I just don’t get it. Lorry drivers, on the whole are legends. I love lorry drivers! The majority of the time I’m doing a long journey, I almost feel protected by them. Wherever I can I let them out in front of me, on the grounds that they do similar at times when I’m joining a motorway.
I would have thought coach drivers would be the same? Apparently not. But then I remembered a couple of years ago when National Express coaches crashed at Newport Pagnell Services and on the M4.
I think I’m going to continue travelling on the train when I’m using public transport!
I’m left doubting my driving skills. But, I know I’m not a bad driver! (I even got the Miles per Gallon thingie to the highest it’s been certainly since Matthew crashed it, if not the highest we’ve got it?!)

Growing up

February 20, 2010

Today I went to Tesco on my own for the first time, err, possibly ever?

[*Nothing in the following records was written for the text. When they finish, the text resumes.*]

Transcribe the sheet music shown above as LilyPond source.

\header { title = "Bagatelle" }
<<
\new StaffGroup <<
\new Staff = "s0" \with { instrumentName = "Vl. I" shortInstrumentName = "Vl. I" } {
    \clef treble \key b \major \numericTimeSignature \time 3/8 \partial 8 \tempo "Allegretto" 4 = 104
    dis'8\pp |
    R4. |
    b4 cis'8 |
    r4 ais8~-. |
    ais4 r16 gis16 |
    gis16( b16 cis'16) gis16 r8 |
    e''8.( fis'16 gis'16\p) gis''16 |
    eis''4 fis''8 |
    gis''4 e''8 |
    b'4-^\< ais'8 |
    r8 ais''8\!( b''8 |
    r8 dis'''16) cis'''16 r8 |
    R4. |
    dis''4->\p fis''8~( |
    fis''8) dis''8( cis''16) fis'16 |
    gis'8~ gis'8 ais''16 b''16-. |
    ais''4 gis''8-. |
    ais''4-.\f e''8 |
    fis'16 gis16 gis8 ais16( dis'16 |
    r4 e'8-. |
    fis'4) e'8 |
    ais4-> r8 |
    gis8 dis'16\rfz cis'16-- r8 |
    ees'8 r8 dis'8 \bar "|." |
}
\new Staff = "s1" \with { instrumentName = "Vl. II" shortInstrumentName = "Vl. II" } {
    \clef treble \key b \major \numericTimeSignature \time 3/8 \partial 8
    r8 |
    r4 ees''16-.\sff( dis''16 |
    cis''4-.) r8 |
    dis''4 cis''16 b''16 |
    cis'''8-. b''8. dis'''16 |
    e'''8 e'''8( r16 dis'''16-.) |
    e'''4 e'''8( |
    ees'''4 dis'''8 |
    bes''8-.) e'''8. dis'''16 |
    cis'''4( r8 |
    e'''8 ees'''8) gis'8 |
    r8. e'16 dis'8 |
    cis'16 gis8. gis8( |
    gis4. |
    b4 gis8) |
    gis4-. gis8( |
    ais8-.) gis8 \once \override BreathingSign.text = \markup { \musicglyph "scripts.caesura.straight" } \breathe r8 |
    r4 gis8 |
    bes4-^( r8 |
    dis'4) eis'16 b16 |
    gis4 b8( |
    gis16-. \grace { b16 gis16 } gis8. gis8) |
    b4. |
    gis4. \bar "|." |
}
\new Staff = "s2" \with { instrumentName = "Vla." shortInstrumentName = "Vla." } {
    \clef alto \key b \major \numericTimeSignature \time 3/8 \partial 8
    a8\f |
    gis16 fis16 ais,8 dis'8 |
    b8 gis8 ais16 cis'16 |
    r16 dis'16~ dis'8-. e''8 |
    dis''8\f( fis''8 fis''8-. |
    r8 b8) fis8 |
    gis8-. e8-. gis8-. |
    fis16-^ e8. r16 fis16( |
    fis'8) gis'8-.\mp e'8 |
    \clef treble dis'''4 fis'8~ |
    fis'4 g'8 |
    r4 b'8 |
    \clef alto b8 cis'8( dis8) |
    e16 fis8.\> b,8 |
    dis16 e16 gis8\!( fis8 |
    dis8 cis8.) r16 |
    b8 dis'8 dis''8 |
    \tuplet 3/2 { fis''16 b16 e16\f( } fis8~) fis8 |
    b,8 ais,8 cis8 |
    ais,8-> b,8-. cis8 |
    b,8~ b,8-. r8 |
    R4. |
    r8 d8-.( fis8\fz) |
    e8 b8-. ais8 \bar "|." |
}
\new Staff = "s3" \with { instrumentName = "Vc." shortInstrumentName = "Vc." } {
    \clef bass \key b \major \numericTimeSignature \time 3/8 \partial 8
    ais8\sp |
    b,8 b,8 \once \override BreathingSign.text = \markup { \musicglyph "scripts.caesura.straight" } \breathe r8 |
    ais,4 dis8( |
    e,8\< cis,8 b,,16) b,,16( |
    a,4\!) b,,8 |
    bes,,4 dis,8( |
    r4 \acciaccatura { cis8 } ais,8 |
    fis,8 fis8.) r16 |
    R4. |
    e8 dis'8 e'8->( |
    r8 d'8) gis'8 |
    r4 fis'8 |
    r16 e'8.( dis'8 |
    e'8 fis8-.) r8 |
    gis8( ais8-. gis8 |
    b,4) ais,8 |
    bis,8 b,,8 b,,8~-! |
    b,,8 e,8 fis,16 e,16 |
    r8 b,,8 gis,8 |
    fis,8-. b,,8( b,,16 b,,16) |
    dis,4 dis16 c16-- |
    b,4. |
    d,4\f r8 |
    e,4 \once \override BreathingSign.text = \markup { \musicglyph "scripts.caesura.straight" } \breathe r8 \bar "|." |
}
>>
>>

I felt all grown up, making decisions about what things I can buy that I’m allowed to eat. What treats that fit into that category and oooh, look, they’re on offer, too!

I will soon be the proud owner of a Tesco clubcard, which makes me feel grown-up. I’m no longer relying on Mum’s Asda discount card, or limited to going when she can go.

It’s one of the first times I’ve driven when I wanted to go out, not because I have an appointment or somewhere to go. I felt free. I like this freedom.

But, I’m also scared of the responsibilities that come with it. It’s down to me to make sure the car (my parent’s car, which I have named Hexter) has enough fuel, oil and water, and the tyres are the right pressure. And I feel so far from home.

It would have been nice to go with someone to Tesco’s today. I need to work on asking people to spend time with me, to go for coffee, to not feel excluded just because no-one has thought to ask me specifically, and not to feel so self-conscious about the whole thing.

But for now, I feel all grown up and things… so I’m going to apply for a couple of jobs and do some work on BPG… cause that’s what mature people do, they get on with the task in hand.